Obama’s solid Supreme Court choice exposes GOP senators as obstructionist puppets
President Barack Obama has acted in the spirit of compromise with his choice of Merrick B. Garland for the U.S. Supreme Court.
Senate Republicans will expose themselves as naked obstructionists if they refuse to follow suit and hold hearings.
Garland is a universally respected centrist judge on the U.S. Court of Appeals for the District of Columbia Circuit. By selecting him to fill the vacancy created last month by the death of Antonin Scalia, Obama waived the opportunity to nominate a judge who would extend the president’s legacy of liberalism well into the future.

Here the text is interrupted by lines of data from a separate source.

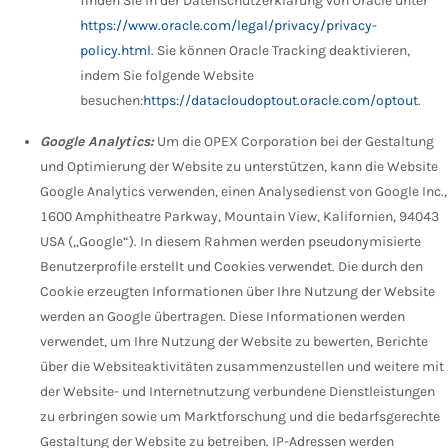
finden Sie in der Datenschutzerklärung von Oracle unter
https://www.oracle.com/legal/privacy/privacy-
policy.html
. Sie können Oracle Tracking deaktivieren,
indem Sie folgende Website
besuchen:
https://datacloudoptout.oracle.com/optout
.
Google Analytics:
Um die OPEX Corporation bei der Gestaltung
und Optimierung der Website zu unterstützen, kann die Website
Google Analytics verwenden, einen Analysedienst von Google Inc.,
1600 Amphitheatre Parkway, Mountain View, Kalifornien, 94043
USA („Google“). In diesem Rahmen werden pseudonymisierte
Benutzerprofile erstellt und Cookies verwendet. Die durch den
Cookie erzeugten Informationen über Ihre Nutzung der Website
werden an Google übertragen. Diese Informationen werden
verwendet, um Ihre Nutzung der Website zu bewerten, Berichte
über die Websiteaktivitäten zusammenzustellen und weitere mit
der Website- und Internetnutzung verbundene Dienstleistungen
zu erbringen sowie um Marktforschung und die bedarfsgerechte
Gestaltung der Website zu betreiben. IP-Adressen werden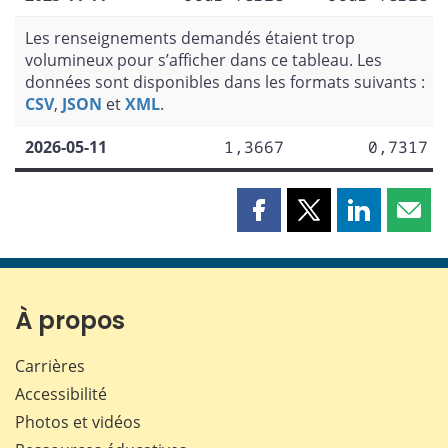
Les renseignements demandés étaient trop
volumineux pour s’afficher dans ce tableau. Les
données sont disponibles dans les formats suivants :
CSV
,
JSON
et
XML
.
2026-05-11
1,3667
0,7317
Partager
Partager
Partager
Part
cette
cette
cette
cette
page
page
page
page
sur
sur
sur
par
Facebook
X
LinkedIn
courr
À propos
Carrières
Accessibilité
Photos et vidéos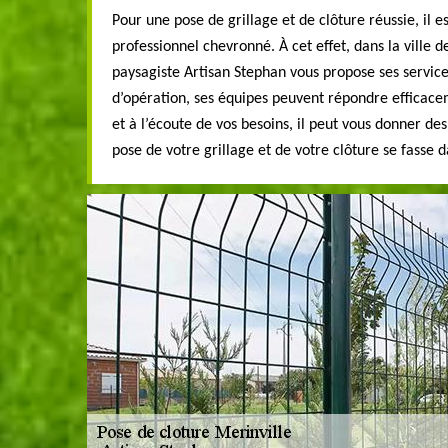
Pour une pose de grillage et de clôture réussie, il e
professionnel chevronné. À cet effet, dans la ville d
paysagiste Artisan Stephan vous propose ses service
d’opération, ses équipes peuvent répondre efficace
et à l’écoute de vos besoins, il peut vous donner de
pose de votre grillage et de votre clôture se fasse da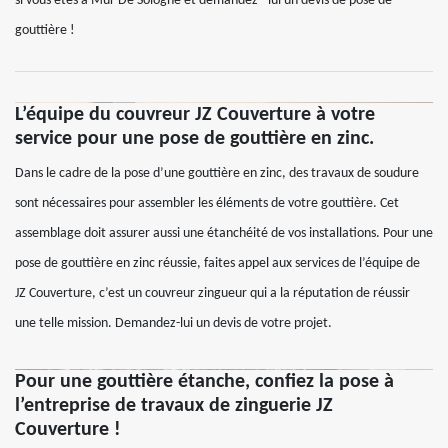
si vous êtes à Mur De Sologne et demandez –lui un devis de pose de
gouttière !
L’équipe du couvreur JZ Couverture à votre
service pour une pose de gouttière en zinc.
Dans le cadre de la pose d’une gouttière en zinc, des travaux de soudure
sont nécessaires pour assembler les éléments de votre gouttière. Cet
assemblage doit assurer aussi une étanchéité de vos installations. Pour une
pose de gouttière en zinc réussie, faites appel aux services de l’équipe de
JZ Couverture, c’est un couvreur zingueur qui a la réputation de réussir
une telle mission. Demandez-lui un devis de votre projet.
Pour une gouttière étanche, confiez la pose à
l’entreprise de travaux de zinguerie JZ
Couverture !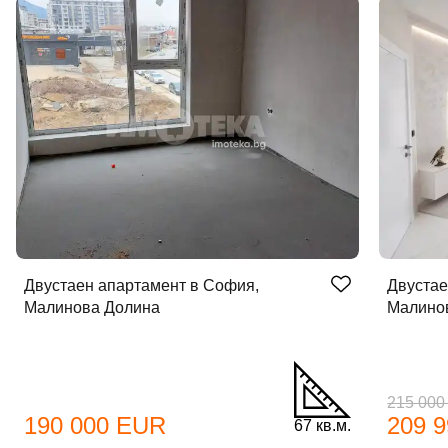
Двустаен апартамент в София,
Двустае
Малинова Долина
Малино
215 00
190 000 EUR
209 
67 кв.м.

Garland is not only inclined to sometimes veer conservative, especially in law-and-order cases, at age 63 he is older than most Supreme Court nominees. In his case a lifetime appointment would be shorter than that of many of the justices.
Those factors ought to appeal to Senate Republicans. Some of them, including Pat Roberts of Kansas, voted to confirm Garland’s appointment to the appeals court in 1997. The judge has gained bipartisan respect since then.
But Roberts, along with fellow Republicans Jerry Moran of Kansas and Roy Blunt of Missouri, wasted no time on Wednesday in parroting the party line from Senate Majority Leader Mitch McConnell.
“This is not about the nominee, it is about giving the American people and the next president a role in selecting the next Supreme Court justice,” Roberts intoned in a statement.
That rationale is as flimsy as a Donald Trump attempt at humility. The American people selected Obama for a four-year term. And the U.S. Constitution clearly assigns the task of nominating Supreme Court justices to the chief executive of the moment.
Scalia’s death has left the nation’s highest court with eight justices who are likely to split four to four on important cases involving abortion, union fees, affirmative action and other controversial issues. A tie vote would mean a lower court’s last ruling would stand and deny a chance for clarity.
Only a Senate majority consumed with self-interest and disdain for the democratic process would prefer that limbo to timely hearings for a highly qualified nominee.
Blunt and other GOP senators in competitive races will have trouble justifying their obstruction to a public that wants to see fair play in Washington. Senators who would rig the confirmation process to try to allow Trump, the likely Republican presidential nominee, the chance to choose the next Supreme Court justice are out of sync with the nation’s best interests.